**Выбранный текст:**
>>>>>

Сергей Федорович, высохший, как скелет, но с толстыми отечными ногами, лежал на кровати не бритый, закутанный в тряпье, и почти не обратил на меня внимания, когда я поздоровался и стал осматривать его. Даже это было больно сознавать: такой контраст по сравнению с прежним Сергеем Федоровичем, внимательным, предупредительным, всегда безупречно одетым!..
Жена и дочь тоже находились в крайней степени истощения: с такими же отеками на ступнях ног, но сознание и реакция на окружающее были у них нормальными. Я сказал, что принес им немного каши. Мать с дочерью страшно обрадовались этому, в глазах появился тот блеск, который можно наблюдать лишь у наголодавшихся людей, вдруг увидевших еду, и они уже не отрывали взгляда от банки, которую я вытаскивал из портфеля. Тем не менее они решили в первую очередь покормить Сергея Федоровича. «Вот, Сережа, Федя принес тебе поесть…» Больной сразу же оживился, руки у него затряслись, оп замотал головой, во всем его облике появилось нетерпенье; попытался подняться, но не смог, и попросил посадить его за стол… Одной рукой он крепко прижал банку к груди, другой схватил ложку и стал жадно, не пережевывая, глотать кашу.
Жена и дочь с болью и жалостью смотрели на него, на то, как исчезает каша… Он, раньше такой самоотверженный по отношению к ним, такой любящий, сейчас не думал о них, не желал понимать, что они так же голодны, им тоже нестерпимо хочется есть… А он даже вроде бы упивался возможностью в одиночку поесть сытно, как мечталось ему, наверно, уже давно…
– Сережа, ты бы Тане немного оставил, – робко сказала жена. – Кроме того, не ешь все сразу. Это вредно. Оставь половину, доешь потом.
– Нет! – каким-то изменившимся, резким голосом закричал больной, еще крепче прижимая банку к груди и стараясь трясущейся рукой захватить в ложку как можно больше каши. – Нет! Это мне принес Федя! Не трогайте! Мне!
Было ясно, что мы сделали большую глупость, отдав ему сразу всю кашу…
Доев до конца, он тщательно и очень долго осушал банку изнутри, засовывая в нее давно уже не мытые пальцы и облизывая их. Когда никаких следов от каши не осталось, он с сожалением повертел в руках уже сухую банку, и его интерес к окружающему моментально угас. Сонно пошатываясь, он от стола пошел к постели, с помощью Тани забрался на кровать, натянул одеяло на голову…
Я сидел молча, пораженный переменой, происшедшей с человеком. Если деликатнейший Сергей Федорович мог столь эгоистично поступить с женой и дочерью, которых очень любил и ради которых всегда был готов пожертвовать воем, – значит, наступила деградация психики, он находится на грани невменяемости.

<<<<<

**Имеющиеся записи:**
>>>>>

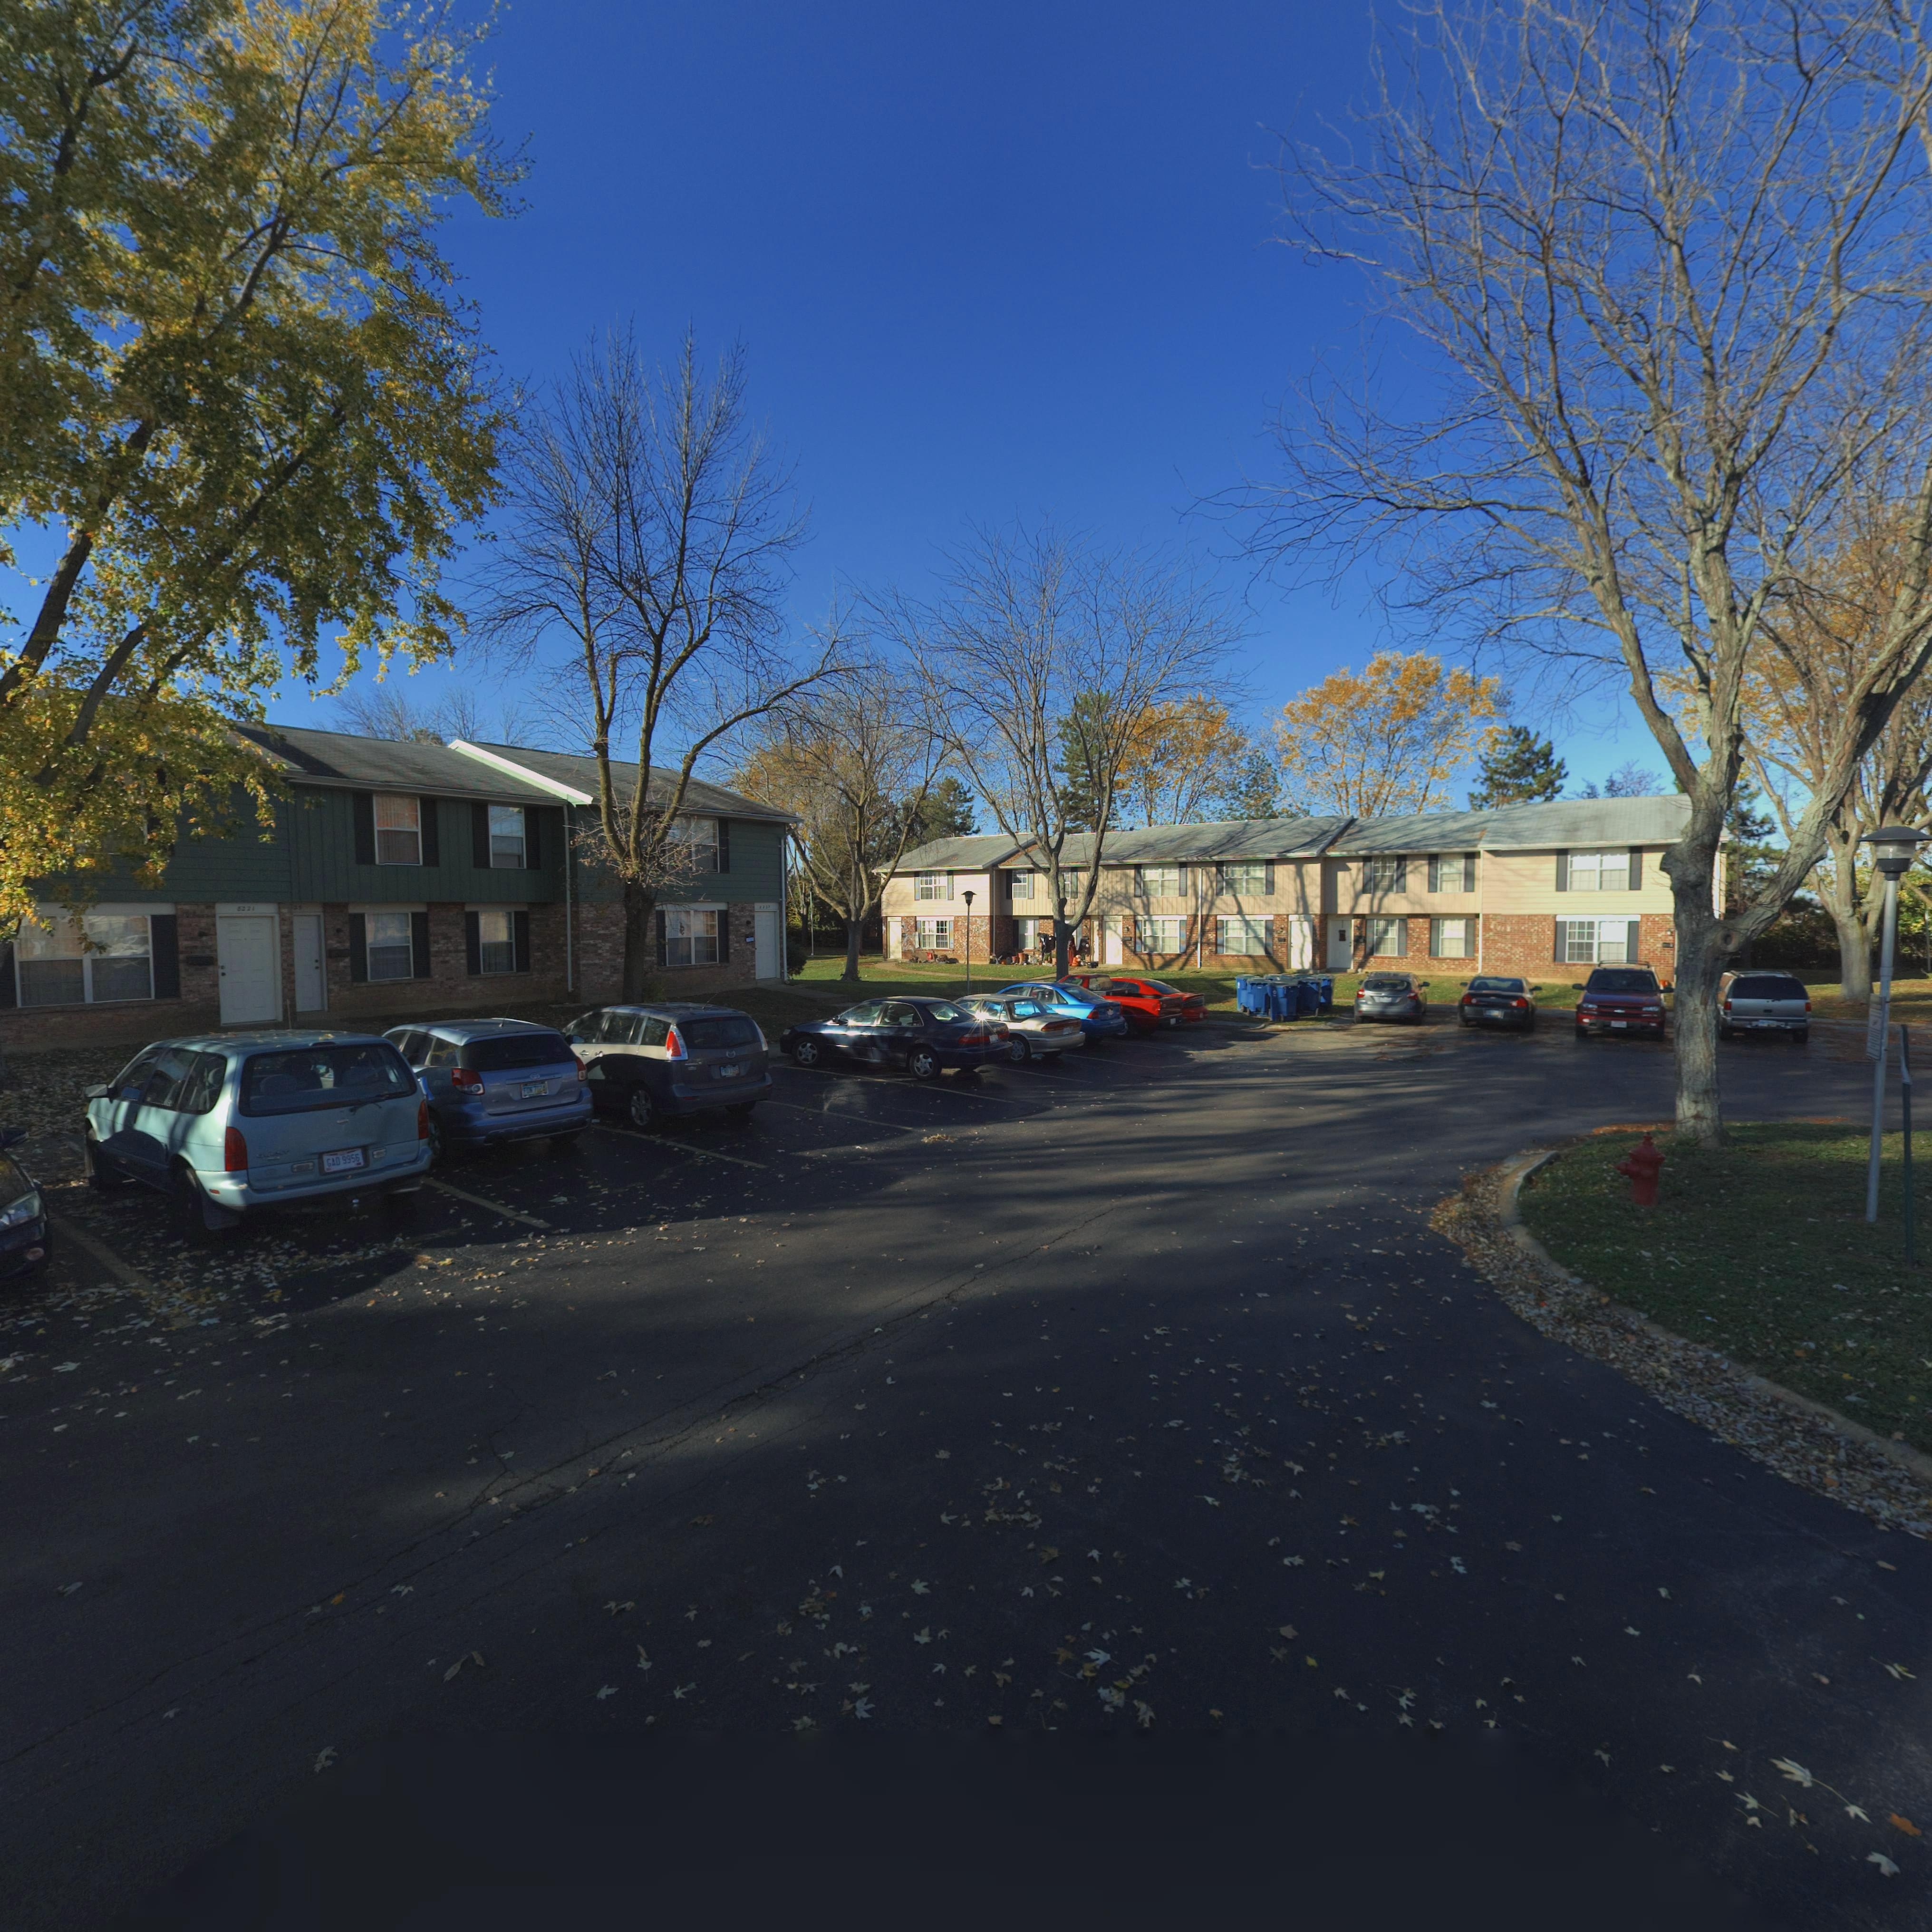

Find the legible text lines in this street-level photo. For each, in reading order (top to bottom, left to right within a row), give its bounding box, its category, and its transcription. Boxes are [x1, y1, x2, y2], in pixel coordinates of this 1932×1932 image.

[236, 905, 255, 912] StreetNumber: 8221
[293, 904, 302, 910] StreetNumber: 23
[758, 904, 770, 909] StreetNumber: **25
[1335, 914, 1346, 918] StreetNumber: *2**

<<<<<

**Письменное задание 1:**
Ответьте на вопросы по выбранному тексту:
(а) Что принесли семье Сергея Федоровича в банке?
(б) Что жена советует Сергею Федоровичу сделать с едой, чтобы не съесть все сразу?
(в) Как Сергей Федорович очищал банку, доев кашу?
**Письменное задание 2:** Кто из людей назван в выбранном тексте по имени? Перечислите всех.
**Письменное задание 3:** Выпишите из выбранного текста фрагмент от «Жена и дочь тоже» до «пережевывая, глотать кашу.» без изменений.
Записи взяты из другого источника.

**Полный ответ 1:**
(а) Немного каши.
(б) Оставить половину и доесть потом.
(в) Долго осушал ее изнутри, засовывая в банку давно не мытые пальцы и облизывая их.

**Полный ответ 2:** Сергей Федорович (Сережа), Федя, Таня.

**Полный ответ 3:**
Жена и дочь тоже находились в крайней степени истощения: с такими же отеками на ступнях ног, но сознание и реакция на окружающее были у них нормальными. Я сказал, что принес им немного каши. Мать с дочерью страшно обрадовались этому, в глазах появился тот блеск, который можно наблюдать лишь у наголодавшихся людей, вдруг увидевших еду, и они уже не отрывали взгляда от банки, которую я вытаскивал из портфеля. Тем не менее они решили в первую очередь покормить Сергея Федоровича. «Вот, Сережа, Федя принес тебе поесть…» Больной сразу же оживился, руки у него затряслись, оп замотал головой, во всем его облике появилось нетерпенье; попытался подняться, но не смог, и попросил посадить его за стол… Одной рукой он крепко прижал банку к груди, другой схватил ложку и стал жадно, не пережевывая, глотать кашу.